19. A pharmaceutical composition comprising:
a. 1-(4-(4-((3-(3,6-difluoropyridin-2-yl)-1-((1r,4r)-4-ethoxycyclohexyl)-1H-pyrazol-4-yl)carbamoyl)thiazol-2-yl)-1H-pyrazol-1-yl)ethyl phosphate having the following formula:
or a stereoisomer or mixture of stereoisomers, a pharmaceutically acceptable salt, tautomer, solvate, hydrate, co-crystal, clathrate, or polymorph thereof (Compound 1), wherein Compound 1 is present in an amount from about 65% to about 85% by weight based on total weight of the pharmaceutical composition;
b. intra-granular excipients from about 15% to about 20% by weight based on total weight of the pharmaceutical composition; and
c. extra-granular excipients from about 10% to about 15% by weight based on total weight of the pharmaceutical composition.
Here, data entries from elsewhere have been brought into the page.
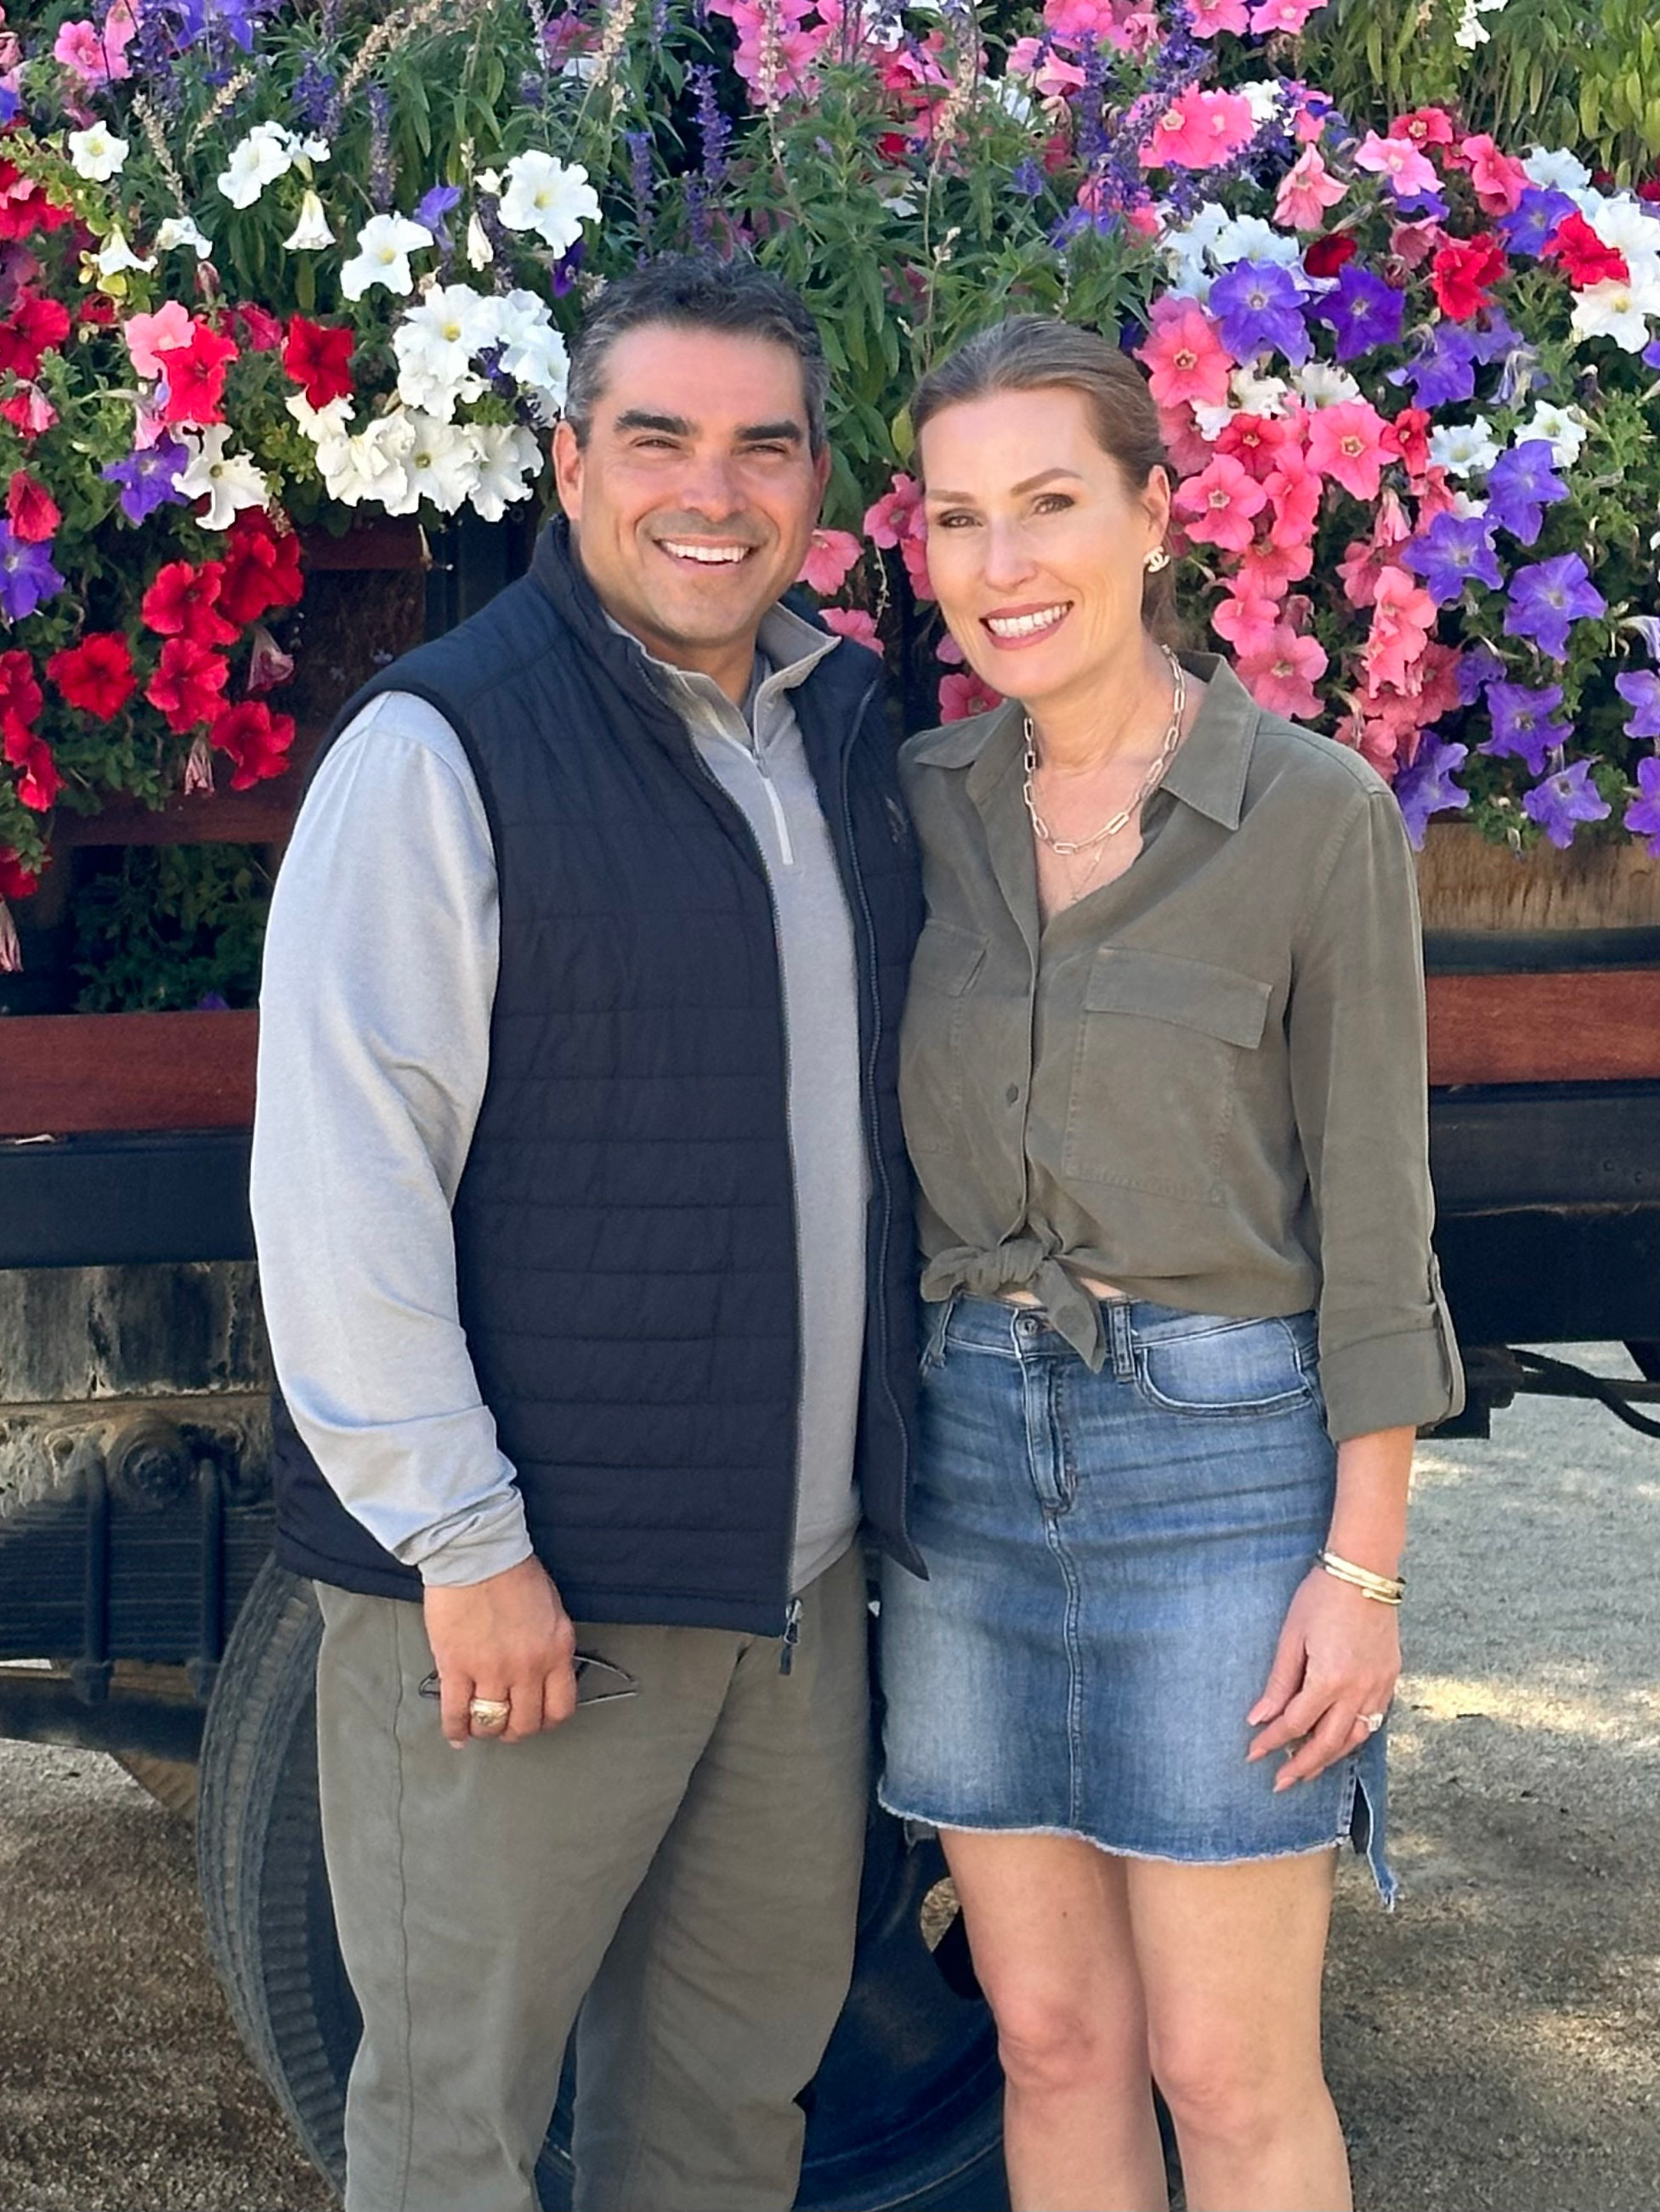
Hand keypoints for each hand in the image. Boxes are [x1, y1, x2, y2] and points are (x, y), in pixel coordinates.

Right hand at [423, 1555, 578, 1745]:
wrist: (479, 1552)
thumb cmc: (514, 1572)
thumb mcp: (551, 1610)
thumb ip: (549, 1646)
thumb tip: (542, 1673)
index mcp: (556, 1650)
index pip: (560, 1707)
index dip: (546, 1721)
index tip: (535, 1719)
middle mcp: (528, 1667)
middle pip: (525, 1722)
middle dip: (515, 1730)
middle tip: (505, 1725)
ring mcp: (491, 1669)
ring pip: (491, 1723)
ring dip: (485, 1730)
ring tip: (479, 1725)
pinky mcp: (456, 1667)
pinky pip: (456, 1714)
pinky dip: (455, 1730)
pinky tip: (456, 1735)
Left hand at [1246, 1566, 1399, 1790]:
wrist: (1364, 1572)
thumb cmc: (1321, 1598)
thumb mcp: (1291, 1636)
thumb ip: (1279, 1682)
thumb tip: (1259, 1718)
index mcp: (1330, 1680)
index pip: (1295, 1724)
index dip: (1272, 1742)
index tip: (1253, 1754)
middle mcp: (1359, 1690)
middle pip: (1328, 1743)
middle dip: (1302, 1766)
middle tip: (1279, 1783)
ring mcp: (1379, 1687)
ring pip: (1355, 1738)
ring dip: (1330, 1758)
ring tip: (1307, 1769)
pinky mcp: (1391, 1678)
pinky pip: (1374, 1720)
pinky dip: (1354, 1736)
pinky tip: (1339, 1740)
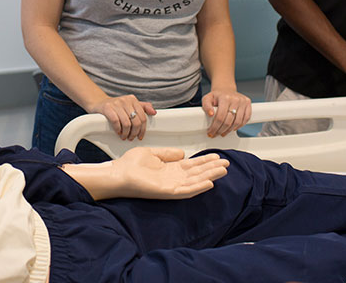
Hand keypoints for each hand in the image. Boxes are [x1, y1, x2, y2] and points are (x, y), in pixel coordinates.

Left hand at [61, 146, 228, 200]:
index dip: (205, 161)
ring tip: (223, 170)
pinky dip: (198, 187)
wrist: (118, 173)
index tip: (217, 156)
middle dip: (212, 168)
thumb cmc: (130, 165)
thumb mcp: (152, 154)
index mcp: (170, 168)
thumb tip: (183, 153)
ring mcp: (171, 186)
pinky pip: (186, 190)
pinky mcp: (167, 192)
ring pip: (195, 181)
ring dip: (209, 176)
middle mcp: (173, 178)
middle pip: (197, 173)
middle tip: (226, 163)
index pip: (192, 165)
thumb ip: (168, 153)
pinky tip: (209, 183)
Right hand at [89, 94, 156, 140]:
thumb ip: (143, 107)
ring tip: (124, 136)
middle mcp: (125, 100)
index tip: (140, 136)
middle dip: (134, 133)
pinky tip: (118, 132)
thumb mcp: (130, 105)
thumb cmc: (116, 107)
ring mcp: (116, 103)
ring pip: (126, 123)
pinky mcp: (107, 108)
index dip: (143, 129)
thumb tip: (154, 112)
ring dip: (126, 133)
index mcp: (133, 99)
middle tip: (131, 138)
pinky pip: (116, 121)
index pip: (143, 117)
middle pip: (136, 121)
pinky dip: (118, 129)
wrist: (98, 103)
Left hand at [202, 86, 251, 136]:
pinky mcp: (248, 104)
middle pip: (229, 121)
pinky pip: (246, 119)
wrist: (226, 89)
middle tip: (215, 134)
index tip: (211, 132)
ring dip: (229, 130)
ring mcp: (243, 102)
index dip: (215, 127)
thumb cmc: (216, 96)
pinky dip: (239, 126)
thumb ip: (206, 106)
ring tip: (223, 133)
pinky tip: (232, 128)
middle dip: (221, 130)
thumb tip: (210, 114)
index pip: (220, 117)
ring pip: (238, 122)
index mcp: (225, 98)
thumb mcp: (207, 98)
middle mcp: (235, 99)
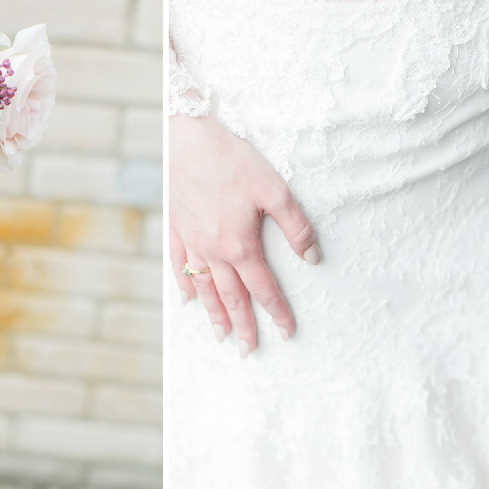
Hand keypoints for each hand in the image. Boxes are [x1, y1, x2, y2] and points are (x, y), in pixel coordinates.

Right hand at [169, 113, 319, 356]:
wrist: (185, 137)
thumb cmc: (230, 159)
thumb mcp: (273, 189)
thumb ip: (295, 226)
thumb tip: (312, 257)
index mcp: (241, 245)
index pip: (264, 288)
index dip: (277, 311)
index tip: (286, 331)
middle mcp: (214, 252)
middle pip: (232, 298)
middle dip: (243, 326)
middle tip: (249, 351)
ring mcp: (192, 243)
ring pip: (205, 289)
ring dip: (214, 315)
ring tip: (221, 336)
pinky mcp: (177, 229)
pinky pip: (180, 267)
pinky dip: (186, 287)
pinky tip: (189, 300)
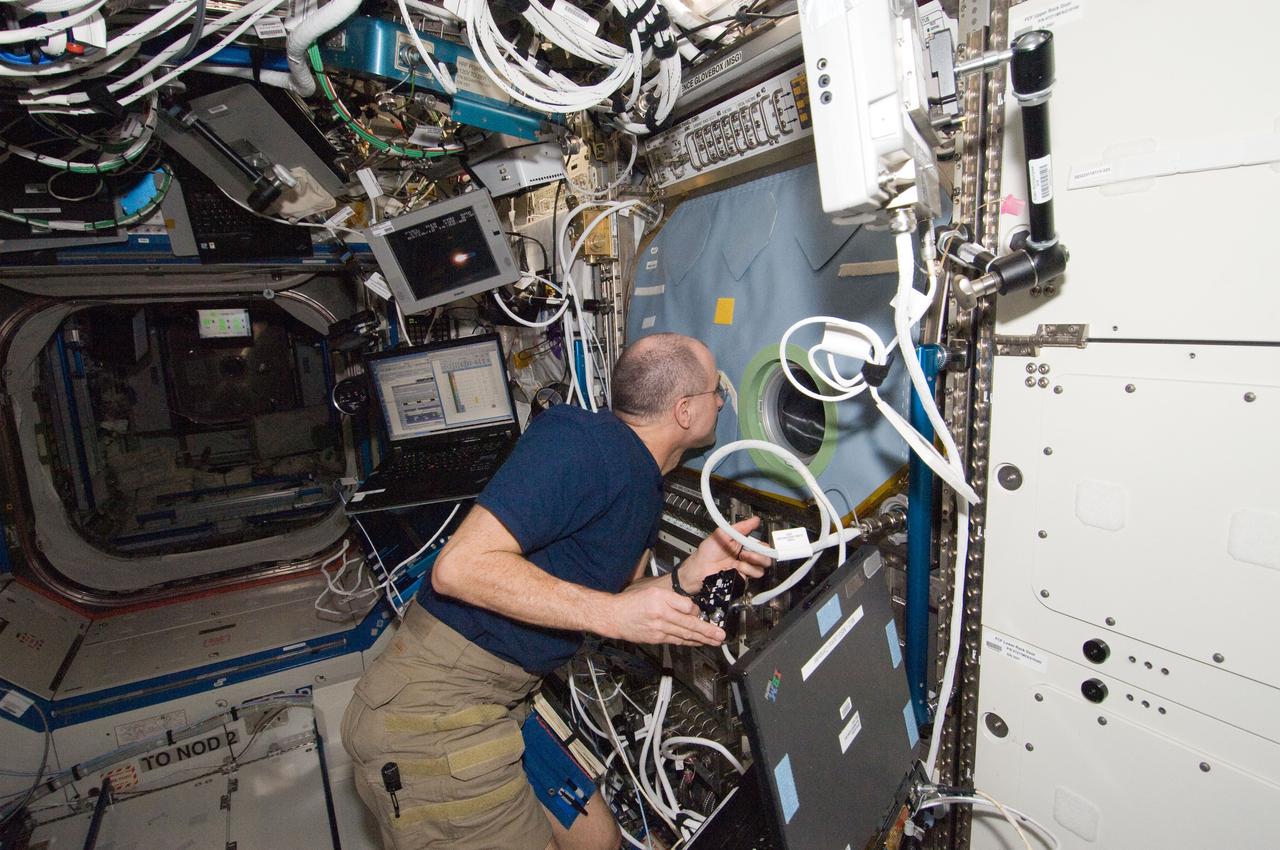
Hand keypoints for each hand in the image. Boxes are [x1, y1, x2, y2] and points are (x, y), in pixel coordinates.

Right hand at [602, 577, 725, 645]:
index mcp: (661, 601)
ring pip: (684, 635)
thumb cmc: (632, 602)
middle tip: (721, 636)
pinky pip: (675, 641)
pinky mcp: (656, 639)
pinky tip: (696, 643)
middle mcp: (661, 616)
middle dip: (707, 632)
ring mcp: (659, 630)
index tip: (707, 615)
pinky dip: (688, 642)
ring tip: (714, 642)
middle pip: (689, 625)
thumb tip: (691, 609)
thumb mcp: (653, 591)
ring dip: (701, 640)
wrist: (614, 616)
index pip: (687, 607)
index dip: (697, 612)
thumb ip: (674, 599)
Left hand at [677, 516, 771, 593]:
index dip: (762, 544)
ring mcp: (744, 568)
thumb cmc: (707, 552)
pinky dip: (747, 570)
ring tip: (740, 559)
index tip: (758, 543)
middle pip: (766, 557)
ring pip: (762, 567)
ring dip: (752, 562)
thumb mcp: (723, 533)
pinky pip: (753, 576)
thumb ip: (740, 527)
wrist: (700, 569)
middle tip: (747, 552)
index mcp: (742, 545)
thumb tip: (755, 520)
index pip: (761, 545)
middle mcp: (746, 557)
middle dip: (760, 554)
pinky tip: (737, 568)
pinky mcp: (742, 578)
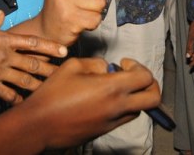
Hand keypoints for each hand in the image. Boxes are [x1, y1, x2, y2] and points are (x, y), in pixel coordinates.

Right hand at [0, 16, 67, 102]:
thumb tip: (0, 14)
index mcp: (1, 38)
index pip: (32, 42)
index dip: (50, 46)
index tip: (64, 50)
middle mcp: (2, 55)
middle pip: (32, 63)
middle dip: (49, 69)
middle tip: (62, 73)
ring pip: (24, 80)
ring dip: (37, 85)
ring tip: (48, 89)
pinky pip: (7, 94)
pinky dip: (16, 98)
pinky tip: (22, 102)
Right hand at [20, 57, 159, 149]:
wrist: (39, 124)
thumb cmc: (53, 94)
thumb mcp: (73, 66)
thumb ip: (96, 63)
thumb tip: (107, 68)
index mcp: (112, 88)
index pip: (145, 77)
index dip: (138, 66)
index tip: (124, 63)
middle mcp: (117, 107)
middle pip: (153, 98)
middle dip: (150, 84)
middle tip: (135, 76)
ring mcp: (112, 121)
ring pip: (140, 109)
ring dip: (135, 96)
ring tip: (116, 87)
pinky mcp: (104, 131)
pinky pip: (123, 118)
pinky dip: (122, 107)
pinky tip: (104, 99)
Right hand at [38, 0, 117, 45]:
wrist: (45, 31)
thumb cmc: (63, 5)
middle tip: (80, 3)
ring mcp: (64, 2)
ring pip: (100, 1)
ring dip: (95, 10)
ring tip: (81, 12)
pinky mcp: (70, 19)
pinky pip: (96, 18)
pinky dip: (92, 23)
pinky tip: (80, 22)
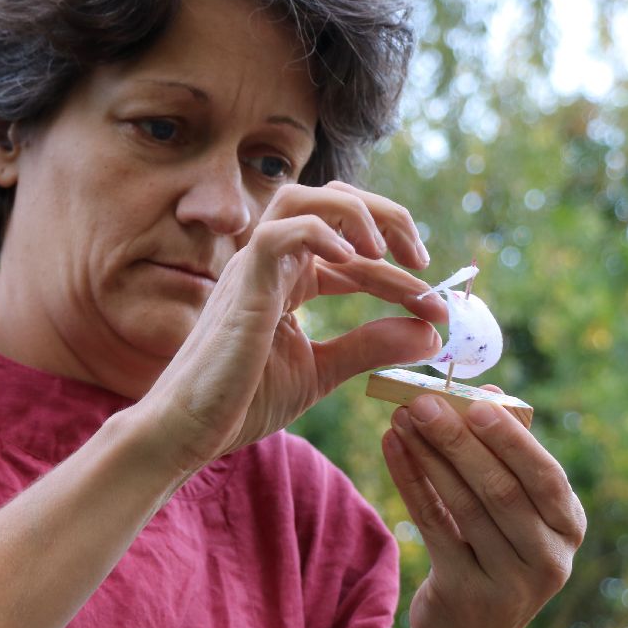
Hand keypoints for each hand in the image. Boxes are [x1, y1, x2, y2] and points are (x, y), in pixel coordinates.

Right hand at [144, 181, 445, 469]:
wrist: (189, 430)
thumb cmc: (242, 401)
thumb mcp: (322, 370)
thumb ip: (371, 346)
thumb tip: (430, 334)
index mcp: (291, 280)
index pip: (356, 256)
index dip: (402, 278)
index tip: (438, 311)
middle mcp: (273, 263)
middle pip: (332, 200)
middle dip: (387, 217)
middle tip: (422, 260)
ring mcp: (254, 267)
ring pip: (303, 197)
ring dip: (355, 211)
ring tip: (386, 250)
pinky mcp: (242, 283)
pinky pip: (279, 232)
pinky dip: (320, 233)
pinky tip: (353, 260)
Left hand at [381, 390, 584, 627]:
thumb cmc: (496, 557)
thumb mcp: (517, 515)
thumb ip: (507, 455)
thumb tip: (487, 391)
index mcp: (569, 529)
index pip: (545, 476)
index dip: (511, 438)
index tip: (475, 401)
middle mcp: (549, 560)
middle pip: (502, 490)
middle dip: (459, 440)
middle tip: (423, 402)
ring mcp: (508, 583)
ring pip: (465, 506)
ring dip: (429, 456)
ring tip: (400, 417)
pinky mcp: (464, 595)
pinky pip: (434, 526)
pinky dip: (411, 482)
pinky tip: (392, 448)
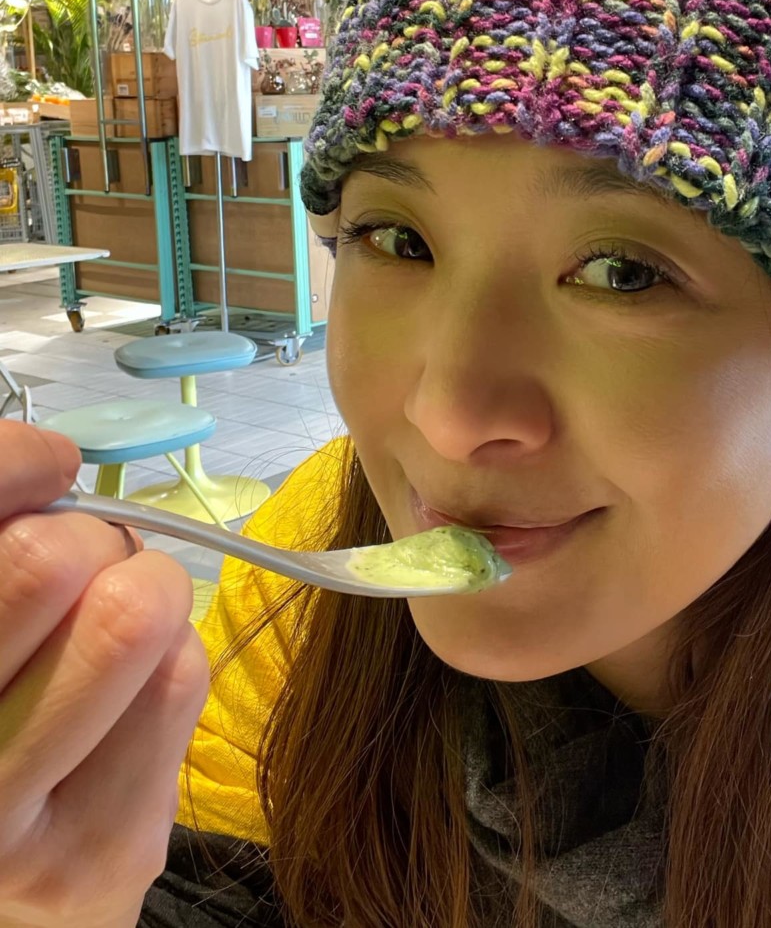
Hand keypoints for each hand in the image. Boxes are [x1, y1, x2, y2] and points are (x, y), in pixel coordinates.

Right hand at [0, 422, 209, 926]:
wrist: (8, 914)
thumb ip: (2, 564)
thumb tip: (53, 468)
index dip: (16, 462)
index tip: (50, 468)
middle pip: (50, 561)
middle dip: (92, 540)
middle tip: (84, 570)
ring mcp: (8, 811)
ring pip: (132, 617)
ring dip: (146, 595)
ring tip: (119, 628)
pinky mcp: (102, 852)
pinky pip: (179, 682)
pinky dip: (170, 659)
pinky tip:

20. A method of treating a disease comprising administering to a subject in need thereof the pharmaceutical composition of claim 19, wherein the disease is an auto-immune disease, an inflammatory disorder, a cardiovascular disease, a nerve disorder, a neurodegenerative disorder, an allergic disorder, asthma, pancreatitis, multi-organ failure, a kidney disease, platelet aggregation, cancer, transplantation, sperm motility, erythrocyte deficiency, graft rejection, a lung injury, a respiratory disease, an ischemic condition, bacterial infection or a viral infection.